Diese Routine hatte Doris Gercke nicht immer: „Als ich den ersten Bella-Block-Roman ‚Weinschröter, du musst hängen‘ geschrieben habe, saß ich erst einmal ratlos vor einem leeren Blatt. Ich wollte unbedingt schreiben, ich wusste nur nicht wie – und ehrlich gesagt, auch nicht was“, erzählt sie lachend. „Damals hatte ich von einer Vergewaltigung gehört, eine schreckliche Geschichte. Darüber wollte ich schreiben, doch ich zweifelte: ‚Darf ich das überhaupt?‘ fragte ich mich.“ Diese Frage beantwortete die Krimi-Debütantin für sich mit ja, so war das Thema gefunden. Nun fehlte noch der Schauplatz: „Ich habe einfach aus dem Fenster geguckt und aufgeschrieben, was ich dort sah.“ Da sie sich zu dem Zeitpunkt in einem Ferienhaus in einem niedersächsischen Dorf aufhielt, spielt die Story dort. Außerdem musste die Geschichte in eine Rahmenhandlung eingebettet werden, und so wurde Bella Block geboren: eine Antiheldin mit einer Vorliebe für Wodka-Orangensaft, die in den TV-Verfilmungen in Hannelore Hoger ihre geniale Entsprechung fand.

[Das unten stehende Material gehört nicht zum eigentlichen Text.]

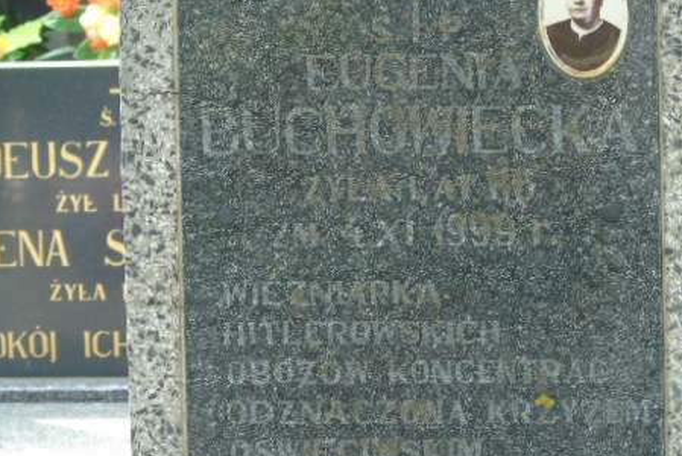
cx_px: 377
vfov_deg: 5.7
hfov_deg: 8.6
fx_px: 4549
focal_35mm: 240
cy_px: 278
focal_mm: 29
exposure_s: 1/125
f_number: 4.9
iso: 250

In „Weinschröter“ gerät Bella in das scheinbare Idyll einer niedersächsischen Dorfgemeinschaft. Um den Schweinegestank, die derben Männerwitze und die Mauer der Verschwiegenheit zu ertragen, braucht sie mehr als eine Flasche Wodka. „Weinschröter“ ist für die Hamburger Kommissarin eine echte Herausforderung, eine Nervenprobe, die schließlich in ihr das Bedürfnis weckt, ihren Beruf an den Nagel zu hängen. Doris Gercke lässt sie in ihren späteren Romanen als Privatdetektivin weiter ermitteln.

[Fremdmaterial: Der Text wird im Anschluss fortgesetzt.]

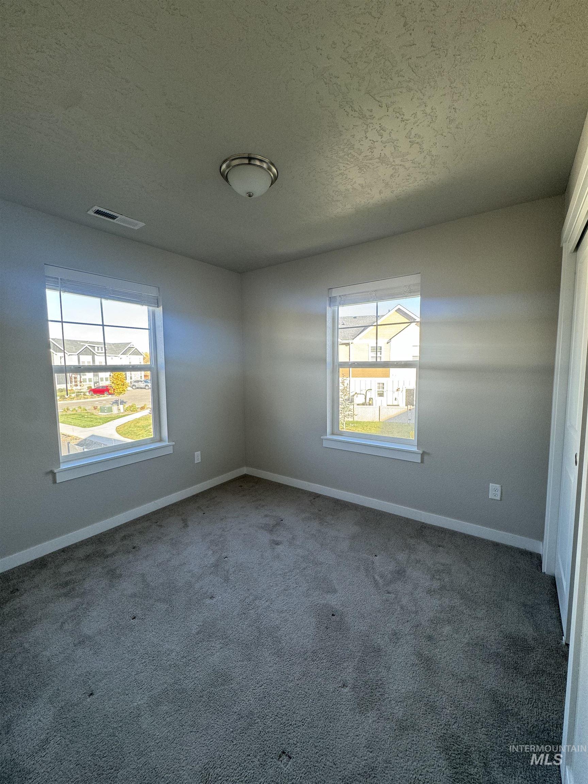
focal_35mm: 14
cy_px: 392
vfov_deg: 102.1
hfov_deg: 85.7
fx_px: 317
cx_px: 294
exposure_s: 1/99
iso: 80
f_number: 2.2
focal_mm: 2.22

„Weinschröter“ war ein Sensationserfolg und die norddeutsche Autorin wurde als „Shooting-Star“ der deutschen Krimi-Szene gefeiert. Angespornt durch die Frauenbewegung der 70er Jahre, kreierte sie ein völlig neues Genre: den Frauenkrimi. „Das gab es bis dahin noch nicht“, sagt Gercke. Dass ihre Literatur nicht nur ganz etwas anderes, sondern „unbedingt politisch“ sein sollte, stand für sie von vornherein fest: „Bei all meinen Büchern bin ich von der gesellschaftlichen Realität inspiriert worden. Schreiben ist eine brauchbare Form, mit gesellschaftlichen Entwicklungen umzugehen, um für mich persönlich Klarheit zu gewinnen und öffentlich Stellung zu beziehen.“

20 Jahre, 13 Bella-Block-Romane und mehrere Auszeichnungen später, denkt die Grande Dame des deutschen Frauen-Krimis, die kürzlich 70 wurde, keineswegs ans Aufhören. Auch Bella darf noch lange nicht in den wohlverdienten Ruhestand, demnächst wird die Schnüfflerin einen Ausflug nach Sizilien machen. Mehr will Doris Gercke nicht verraten: „Wir werden sehen“, sagt sie schulterzuckend.